Ever since the U.S. withdrawal from Nuristan province, there has been a lot of talk about how al Qaeda and the Taliban will set up shop in the area. And to an extent, that has happened: there are undoubtedly more Taliban and al Qaeda there, and our insistence on paving roads means they have an easier time of moving around than ever before. But that doesn’t mean the province is under the exclusive control of the Taliban.
Yesterday, hundreds of insurgents attacked the provincial capital Nuristan, Parun.
Nuristan province police chief, Gen. Shams-ul Rahman Zahid, said about 400 Taliban fighters launched their assault at dawn, striking government security outposts around a base housing reserve police units some 11 miles (18 kilometers) south of the provincial capital of Parun…
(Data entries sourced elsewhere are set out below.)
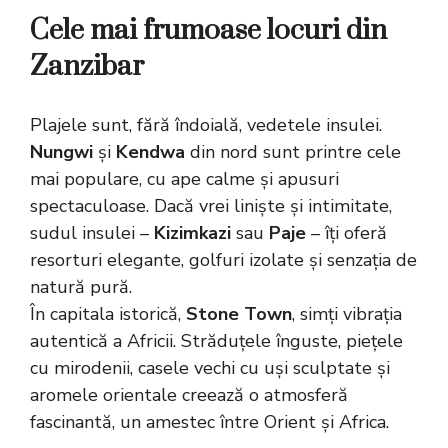
Cele mai frumoase locuri din
Zanzibar
Plajele sunt, fără îndoială, vedetele insulei.
Nungwi
și
Kendwa
din nord sunt printre cele
mai populare, cu ape calme și apusuri
spectaculoase. Dacă vrei liniște și intimitate,
sudul insulei –
Kizimkazi
sau
Paje
– îți oferă
resorturi elegante, golfuri izolate și senzația de
natură pură.
În capitala istorică,
Stone Town
, simți vibrația
autentică a Africii. Străduțele înguste, piețele
cu mirodenii, casele vechi cu uși sculptate și
aromele orientale creează o atmosferă
fascinantă, un amestec între Orient și Africa.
In Kabul, the Afghan military said it would not send reinforcements, while NATO claimed to know nothing about the attacks. There are few coalition or Afghan Army troops in mountainous Nuristan, near the Pakistan border. Asked why he wasn’t dispatching troops, Azimi said that at this point the police were still holding their ground. He said the Afghan army does not have troops stationed in Nuristan because it doesn’t have the personnel available to cover the remote area.
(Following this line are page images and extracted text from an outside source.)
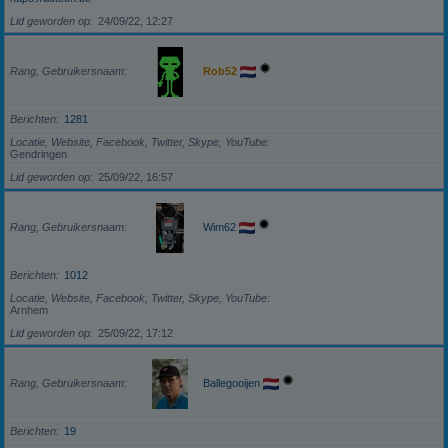
Lid geworden op
24/09/22, 12:27
Rang, Gebruikersnaam
Rob52
Berichten
1281
Locatie, Website, Facebook, Twitter, Skype, YouTube
Gendringen
Lid geworden op
25/09/22, 16:57
Rang, Gebruikersnaam
Wim62
Berichten
1012
Locatie, Website, Facebook, Twitter, Skype, YouTube
Arnhem
Lid geworden op
25/09/22, 17:12
Rang, Gebruikersnaam
Ballegooijen
Berichten
19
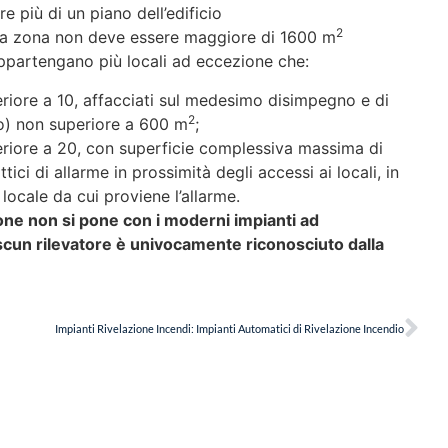
più di un piano dell’edificio
2
una zona non deve essere maggiore di 1600 m
appartengano più locali ad eccezione che:
feriore a 10, affacciati sul medesimo disimpegno e di
2
o) non superiore a 600 m
;
nferiore a 20, con superficie complessiva massima di
ottici di allarme in prossimità degli accessi ai locali, in
locale da cui proviene l’allarme.
zone non si pone con i moderni impianti ad
scun rilevatore è univocamente riconosciuto dalla
Impianti Rivelazione Incendi: Impianti Automatici di Rivelazione Incendio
Things are not especially pretty in Nuristan, but it’s important that the small police force in Parun was able to hold their ground without any reinforcement from either the central government or from ISAF. While the Ministry of the Interior has a problem fielding enough personnel to cover the area controlled by the Taliban, incidents like this indicate that allowing the Afghans to stand or fall on their own is not an instant death sentence. Rather, it shows that, placed in charge of their own destiny, they actually do stand a chance.